The simulator is proprietary to FOROIL and custom built for each reservoir.
Would it be correct to say that 'Digital Oil Recovery' is a workflow rather than a software?
Digital Oil Recovery is not software but it is so much more than a workflow. It uses proprietary software, and patented processes involving advanced mathematics, reservoir physics, and machine learning to produce a highly accurate forecast model and generate the best FDPs out of tens of millions tested.
In case we don't have enough available real data, how reliable would machine learning models based on synthetic simulation models be?
The corresponding data set would be most probably be poor and lack high frequency content. Such an academic exercise would need special care.
Do you have plan to increase the infill drilling as the best option?
Yes we discuss multiple economic scenarios with our clients and if they choose scenarios that involve capex then new drilling locations would likely be recommended as a component of the best plan.
How much will it cost for a FOROIL report on an example of a 100 wells field?
Digital Oil Recovery pricing is based on a small fraction of the value we deliver so it would depend on the specifics of the field in question. ROI for the client is typically in the 2000% - 3000% range.
Can you comment on the challenges around applying this to unconventional reservoirs?
We do not foresee any specific difficulty but it still has not been realized until now.
What machine learning technique is being used?
The machine learning is a custom and patented process that combines advanced mathematics with reservoir and well physics as well as heuristic, deterministic, and non-deterministic approaches for our advanced hybridized optimization process.
Can your method be applied for green field FDP development?
DOR technology does not typically apply to green field development as the process requires 7-10 years minimum of historical data to learn from. In addition it does not attempt to recommend new "step out" drilling locations or activities that have not been previously performed in the field.
I am puzzled, I hear that the work is done by FOROIL rather than the engineers working on the Asset! Forecasting to me means, weekly monthly quarterly and annually! Please clarify how to operationalize the tool?
The forecast model is built by FOROIL's PhD mathematicians, reservoir engineers, data scientists and developers using their patented process and the available measured data over the entire field life. Events at daily or weekly time scale (surveillance of fluid levels, adjustment of pump rates, equipment maintenance and repair, etc.) must be carefully monitored and managed by the Client's operations team. FOROIL's forecast is reviewed with the Client's reservoir engineering team on a monthly to quarterly basis to take into account larger-scale events (e.g. well drilling schedule, changes to surface capacities) directly relevant to the reservoir management and incremental recovery.
Which well data do you need as minimum?
Production and injection volumes by well, by phase, by month. Well test data. Dynamic and static pressure data.
Can this technology be used to optimize the location and number of wells in an infill drilling campaign?
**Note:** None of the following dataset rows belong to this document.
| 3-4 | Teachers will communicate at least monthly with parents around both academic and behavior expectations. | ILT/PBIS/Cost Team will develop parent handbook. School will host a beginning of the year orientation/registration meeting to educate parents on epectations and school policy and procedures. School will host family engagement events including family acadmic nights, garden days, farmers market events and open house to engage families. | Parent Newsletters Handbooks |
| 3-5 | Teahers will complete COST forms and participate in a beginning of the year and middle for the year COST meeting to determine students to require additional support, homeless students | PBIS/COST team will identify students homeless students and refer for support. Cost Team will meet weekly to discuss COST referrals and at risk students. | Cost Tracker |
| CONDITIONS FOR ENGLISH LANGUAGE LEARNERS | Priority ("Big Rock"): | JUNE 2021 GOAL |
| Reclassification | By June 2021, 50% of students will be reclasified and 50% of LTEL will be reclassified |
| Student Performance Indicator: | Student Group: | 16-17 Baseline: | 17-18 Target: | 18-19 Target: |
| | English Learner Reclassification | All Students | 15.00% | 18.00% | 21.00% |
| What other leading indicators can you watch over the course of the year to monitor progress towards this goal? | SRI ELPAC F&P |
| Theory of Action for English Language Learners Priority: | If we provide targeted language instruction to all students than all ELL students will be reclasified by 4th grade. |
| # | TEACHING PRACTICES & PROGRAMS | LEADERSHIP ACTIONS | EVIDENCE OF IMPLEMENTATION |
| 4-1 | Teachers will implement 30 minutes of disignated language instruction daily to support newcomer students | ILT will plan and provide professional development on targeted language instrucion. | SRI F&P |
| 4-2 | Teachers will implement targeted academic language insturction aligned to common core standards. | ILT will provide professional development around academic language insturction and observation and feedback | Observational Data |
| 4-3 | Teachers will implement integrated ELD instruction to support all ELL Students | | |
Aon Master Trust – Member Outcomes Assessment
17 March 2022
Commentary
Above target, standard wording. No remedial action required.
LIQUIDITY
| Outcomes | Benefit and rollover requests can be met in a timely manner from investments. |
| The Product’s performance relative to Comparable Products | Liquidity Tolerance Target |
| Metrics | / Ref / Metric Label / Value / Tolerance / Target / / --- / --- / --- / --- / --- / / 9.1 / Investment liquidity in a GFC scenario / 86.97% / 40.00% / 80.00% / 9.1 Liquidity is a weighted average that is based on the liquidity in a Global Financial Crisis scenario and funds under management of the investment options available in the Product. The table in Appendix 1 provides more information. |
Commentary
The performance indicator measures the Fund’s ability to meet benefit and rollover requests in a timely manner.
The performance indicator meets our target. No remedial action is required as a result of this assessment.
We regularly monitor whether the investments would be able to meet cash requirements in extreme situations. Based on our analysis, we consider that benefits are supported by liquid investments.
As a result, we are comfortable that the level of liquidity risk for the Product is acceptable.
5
Yes, by identifying the under-drained or under-swept or over-depleted areas of the reservoir, an optimized infill drilling campaign is designed, accounting for interactions between wells and compliant with the current and future capacities of surface facilities.
Do you foresee problems with modeling steam recovery with gravity drainage?
No, we do not foresee any problem applying the technology to Steam Assisted Gravity Drainage (SAGD).
Is your history matching technique based on experimental design?
Our history matching is an iterative process that uses machine learning to scale the model complexity up and down relative to the data available in order to produce a model that has the best history match with the lowest forecast error.